Leon County Circuit Judge Layne Smith said the map drawn by Mr. DeSantis’ staff is unconstitutional under Florida’s Fair District Amendment because it reduces the impact of 370,000 Black voters in eight mostly rural counties.
“It diminishes African Americans’ ability to elect the representative of their choice,” Judge Smith said.
Judge Smith, a DeSantis appointee, said he would issue his formal ruling this week, noting that timing is crucial: Candidates hoping to run in the state’s 28 congressional districts face a June 17 qualifying deadline.
A DeSantis spokeswoman said the governor would appeal Judge Smith’s order.
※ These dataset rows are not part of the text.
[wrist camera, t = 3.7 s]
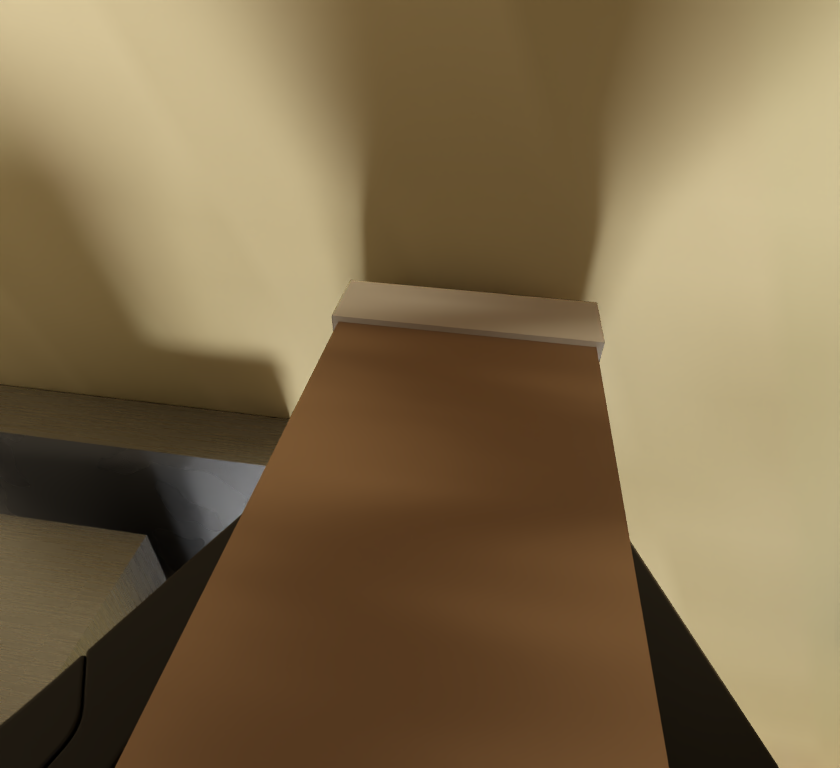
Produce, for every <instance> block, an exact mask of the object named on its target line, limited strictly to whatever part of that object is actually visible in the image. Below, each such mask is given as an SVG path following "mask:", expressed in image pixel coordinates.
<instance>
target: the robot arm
mask: <svg viewBox="0 0 840 768" xmlns="http://www.w3.org/2000/svg"><path fill="white" fill-rule="evenodd" d="M241 515H242V514H241ZM241 515H240V516H238V517H237V518H236V519H235V520H234V521H233V522H232V523H231V524H229V525H228V526H227V527H226V528H225V529H224V530H223V531H222V532H220V533H219V534H218V535H217V536H216V537H215V538H214V539H212V540H211V541H210V542H209V543H208V544H207V545H206V546H205V547H203V548H202V549H201V550H200V551H199V552H198V553H197V554H196V555H194V556H193V557H192V558H191V559H190V560H189V561H188V562H186V563H185V564H184V565H183V566H182V567H181V568H180V569H179V570H177V571H176V572H175V573H174V574H173V575H172V576H171V577H170V578H168V579H167V580H166V581H165V582H164V583H163V584H162V585H160V586H159V587H158V588H157V589H156V590H155V591H154V592H153V593H151V594H150V595H149V596H148V597H147V598H146V599H145V600H144V601H142V602H141V603H140V604H139V605H138V606H137V607H136V608H135V609H133V610H132V611H131V612H130V613H129V614H128V615H127V616H125V617H124V618H123V619H122V620H121V621H120V622H119V623H118V624H116V625H115V626H114V627H113V628H112V629H111V630H110V631H109V632H107V633H106V634H105V635H104V636H103V637H102V638H101V639H99V640H98V641H97V642H96V643H95V644H94V645H93V646H92V647H90V648H89V649H88V650H87V653H86V656H85V655H82V656H80V657H79V658H78V659H77V660H75V661H74V662H73V663H72V664H71V665H70V666H69V667H67V668H66V669H65V670H64V671H63V672H62V673H61V674H60V675H58V676H57V677H56V678H55V679H54V680H53V681H52V682H50V683H49V684H48V685H47V686H46V687H45V688H43V689H42V690H41V691H40V692H39V693H37V694H36V695H35V696H34V697H33V698H32V699H30V700H29V701H28V702H27V703H26V704H25V705H23V706H22V707H21V708H20V709H19V710H17V711H16V712H15V713H14V714H13V715H12V716H10V717H9V718H8V719H7V720H5V721H4V722H3V723H2V724H0V768H115V766H116V764H117V762H118V761H119V759H120V757H121V755H122V753H123V751H124V749H125V747H126V745H127V743H128V741H129V739H130V737H131V735H132V733H133V731H134V729H135V727H136V725H137V723H138V721H139V719H140V717H141V715H142V713H143V711H144V709H145V707H146V705H147V703H148V701H149V699H150V697H151V695H152V693H153V691H154V689H155V687H156V685H157V683H158V681H159V679H160V677H161V675H162V673H163V671H164V669H165V667H166V665H167V663H168V661H169V659H170V657H171V655H172V653H173V651H174V649H175V647H176V645H177V643H178V641H179V639H180V637H181V635H182V633H183V631H184V629H185V627H186V625H187V623H188V621H189V619H190V617H191V615H192V613H193V611H194V609H195V607H196V605H197V603H198V601H199V599H200V597H201V595H202V593H203V591H204V589H205V587H206V585H207V583H208V581H209V579H210V577H211V575H212V573H213V571H214V569H215V567H216V565H217V563H218V561H219V559H220V557H221V555H222V553H223V551H224V549H225V547H226V545H227V543H228V541H229V539H230V537H231V535H232V533H233V531H234V529H235V527H236V525H237V523H238V521H239V519H240V517H241ZM630 545H631V550H632V556H633V562H634V568H635V574H636V579H637V585H638V591H639V597H640V603H641V608H642V614H643V620H644V626H645V632H646V637H647V643H648V649H649V655H650V661H651V666H652V672H653V678H654V684H655V690H656V695H657V701H658V707H659V713H660V719H661V724H662V730H663V736H664V742H665V748H666V753H667V759H668V765H669V768H778V765H777V764H776V762H775V761H774V759H773V758H772V756H771V755H770V753H769V752H768V750H767V749H766V747H765V746H764V744H763V743H762V741H761V739H760V738H759V736H758V735H757V733H756V732H755V730H754V729H753V727H752V726H751V724H750V723H749V721H748V720H747V718H746V717H745V715H744V714H743V712H742V711H741V709H740V708H739V706H738V704H737V703H736V701H735V700H734V698H733V697H732V695H731V694H730V692H729V691H728V689H727V688H726V686H725V685H724V683H723V682H722V680H721V679H720V677H719V676H718V674H717V673H716V671H715V669H714V668H713V666H712V665H711V663H710V662H709V660H708V659H707V657H706V656H705V654H704V653H703V651H702V650H701V648H700V647H699V645H698V644H697V642H696V641H695V639H694V638H693V636H692V634H691V633H690V631H689V630H688V628H687V627H686V625H685V624H684V622H683V621H682V619H681V618H680V616H679V615H678V613H677V612H676V610H675V609H674V607H673V606H672V604H671V602H670V601H669V599H668V598H667V596H666V595H665V593H664V592H663V590H662V589H661V587H660V586H659V584H658V583H657V581H656V580H655V578H654V577H653V575H652V574H651V572H650V571H649V569H648V567H647V566H646V564H645V563H644V561H643V560H642V558H641V557H640V555H639V554H638V552H637V551H636V549H635V548H634V546H633V545H632V543H631V542H630Z"/></svg>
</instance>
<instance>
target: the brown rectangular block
mask: <svg viewBox="0 0 840 768" xmlns="http://www.w3.org/2000/svg"><path fill="white" fill-rule="evenodd" d="M332 323H333V333H332V335H331V337H330V339H329V341H328V343H327V345H326V347H325V349H324V351H323V353H322V355H321V357H320V359H319V361H318V363H317V365H316V367H315V369H314V371H313V373H312V375H311V377H310V379H309V381H308V383H307V385H306V387H305V389H304V391H303V393H302V395H301V397H300V399H299V401H298V403H297V405H296V407H295V409H294V411H293V413H292V415H291V417H290V419H289V421H288V423H287V425H286V427H285V429H284V431H283V433H282V435H281V437H280V439H279V441H278V443H277V445H276V447H275V449H274V451H273V453H272V455H271V457H270V459H269V461H268V463H267V465H266V467H265V469H264V471H263V473H262V475H261V477H260V479H259V481H258V483H257V485H256V487H255V489H254V491H253V493H252V495H251V497H250V499H249V501H248V503H247V505H246V507H245V509H244V511H243V513H242V515H241V517H240V519H239V521H238V523H237V525H236V527H235V529H234V531H233V533H232V535H231V537H230V539H229V541H228V543H227V545H226V547H225V549H224V551H223V553H222V555H221V557H220V559H219V561H218V563H217V565H216V567H215V569H214V571H213V573H212V575H211V577H210V579H209V581H208V583H207V585H206V587H205V589H204V591H203V593H202V595H201V597H200V599H199V601H198V603H197V605H196V607H195V609H194V611H193V613H192V615H191V617H190V619H189V621H188V623H187V625H186V627H185V629H184V631H183V633H182V635H181V637H180V639H179V641H178V643H177V645H176V647H175V649H174V651H173V653H172V655H171V657H170V659H169V661H168V663H167V665H166V667H165V669H164V671H163V673H162V675H161V677H160V679H159V681H158V683H157V685H156V687H155V689H154V691H153V693H152V695H151V697H150V699H149V701H148V703H147V705H146V707H145V709H144V711H143V713H142V715H141V717H140V719H139V721H138V723H137V725H136V727H135V729H134V731H133V733H132V735H131V737H130V739H129V741H128V743H127V745H126V747H125V749H124V751H123V753H122V755H121V757H120V759H119V761H118V762H117V764H116V766H115V768H669V765H668V759H667V753H666V748H665V742H664V736H663V730H662V724H661V719H660V713H659V707H658V701H657V695H656V690H655V684H654V678H653V672H652V666H651V661H650V655H649V649H648V643H647V637H646V632H645V626H644V620H643V614H642V608H641V603H640V597H639V591H638V585H637V579H636V574H635V568H634V562H633V556H632V550H631V545H630V539H629V533H628V527H627V521H626V516H625V510H624V504H623V498H622V492H621V487H620V481H619V475H618V469H617V463H616V457H615V452H614V446H613V440H612V434H611V428H610V423H609V417H608V411H607V405H606V399H605V394H604V388H603V382H602V376H601V370H600V365H599V362H600V358H601V354H602V351H603V347H604V343H605V341H604V336H603V331H602V326H601V321H600V315H599V310H598V305H597V303H596V302H585V301H574V300H563V299H552V298H541V297H530V296H519V295H508V294H498V293H487V292H476V291H465V290H454V289H443V288H432V287H421V286H410V285H399V284H388V283H377V282H366V281H356V280H350V282H349V284H348V286H347V288H346V289H345V291H344V293H343V295H342V297H341V299H340V301H339V303H338V305H337V307H336V308H335V310H334V312H333V314H332Z"/></svg>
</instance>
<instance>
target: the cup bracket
mask: <svg viewBox="0 0 840 768" xmlns="http://www.w3.org/2000/svg"><path fill="white" fill-rule="evenodd" d="M288 421H289V419H281V418H273V417H265V416H256V415H248V414H239V413H231V412H223V411H214V410H206V409H197V408H189V407H181V406H172V405H164V404H155V403H147V402H139V401H130V400H122V399H113V398H105V397H96V396H88V395H80V394H71V393H63V392H54V391H46V390H38V389H29V388H21V387H12V386H4V385H0V724H2V723H3V722H4V721H5V720H7V719H8V718H9V717H10V716H12V715H13V714H14V713H15V712H16V711H17V710H19V709H20V708H21V707H22V706H23V705H25V704H26V703H27V702H28V701H29V700H30V699H32V698H33V697H34V696H35V695H36V694H37V693H39V692H40V691H41V690H42V689H43V688H45V687H46V686H47V685H48V684H49V683H50V682H52V681H53V680H54V679H55V678H56V677H57V676H58V675H60V674H61V673H62V672H63V671H64V670H65V669H66V668H67V667H69V666H70V665H71V664H72V663H73V662H74V661H75V660H77V659H78V658H79V657H80V656H82V655H85V656H86V653H87V650H88V649H89V648H90V647H92V646H93V645H94V644H95V643H96V642H97V641H98V640H99V639H101V638H102V637H103V636H104V635H105V634H106V633H107V632H109V631H110V630H111V629H112V628H113V627H114V626H115V625H116V624H118V623H119V622H120V621H121V620H122V619H123V618H124V617H125V616H127V615H128V614H129V613H130V612H131V611H132V610H133V609H135V608H136V607H137V606H138V605H139V604H140V603H141V602H142V601H144V600H145V599H146V598H147V597H148V596H149V595H150V594H151V593H153V592H154V591H155V590H156V589H157V588H158V587H159V586H160V585H162V584H163V583H164V582H165V581H166V580H167V579H168V578H170V577H171V576H172V575H173V574H174V573H175V572H176V571H177V570H179V569H180V568H181V567H182V566H183V565H184V564H185V563H186V562H188V561H189V560H190V559H191V558H192V557H193V556H194V555H196V554H197V553H198V552H199V551H200V550H201V549H202V548H203V547H205V546H206V545H207V544H208V543H209V542H210V541H211V540H212V539H214V538H215V537H216V536H217V535H218V534H219V533H220V532H222V531H223V530H224V529H225V528H226V527H227V526H228V525H229V524H231V523H232V522H233V521H234V520H235V519H236V518H237V517H238V516H240V515H241V514H242V513H243V511H244V509H245V507H246V505H247V503H248V501H249V499H250V497H251V495H252V493H253V491H254V489H255V487H256V485H257V483H258V481H259V479H260V477H261V475H262V473H263V471H264V469H265V467H266V465H267V463H268V461H269V459H270V457H271V455H272V453H273V451H274V449H275V447H276V445H277V443H278V441H279V439H280V437H281V435H282V433H283V431H284V429H285V427H286V425H287V423H288Z"/></svg>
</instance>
The 5th District was drawn by the Florida Supreme Court in 2015 and left largely intact by state legislators in this year’s
once-a-decade map revision.
It follows the Florida-Georgia state line from Jacksonville west to the small town of Quincy, encompassing counties with some of the highest percentages of Black voters in the state.
The district is represented by Al Lawson, a Democrat who in 2016 became the first Black person since Reconstruction to represent most of those counties.
This year, in the midst of a pressure campaign from Donald Trump’s former senior adviser, Steve Bannon, Mr. DeSantis proposed his own map that eliminates the 5th District — a first for a Florida governor.
He later vetoed the maps submitted by legislators and called them back for a special session to pass his map, which they did last month.
The DeSantis map also shrinks another district held by a Black Democrat in central Florida.
In a good political year for Republicans, as this year is expected to be, Republicans could win 20 out of 28 seats in a state that Mr. Trump won by just three percentage points.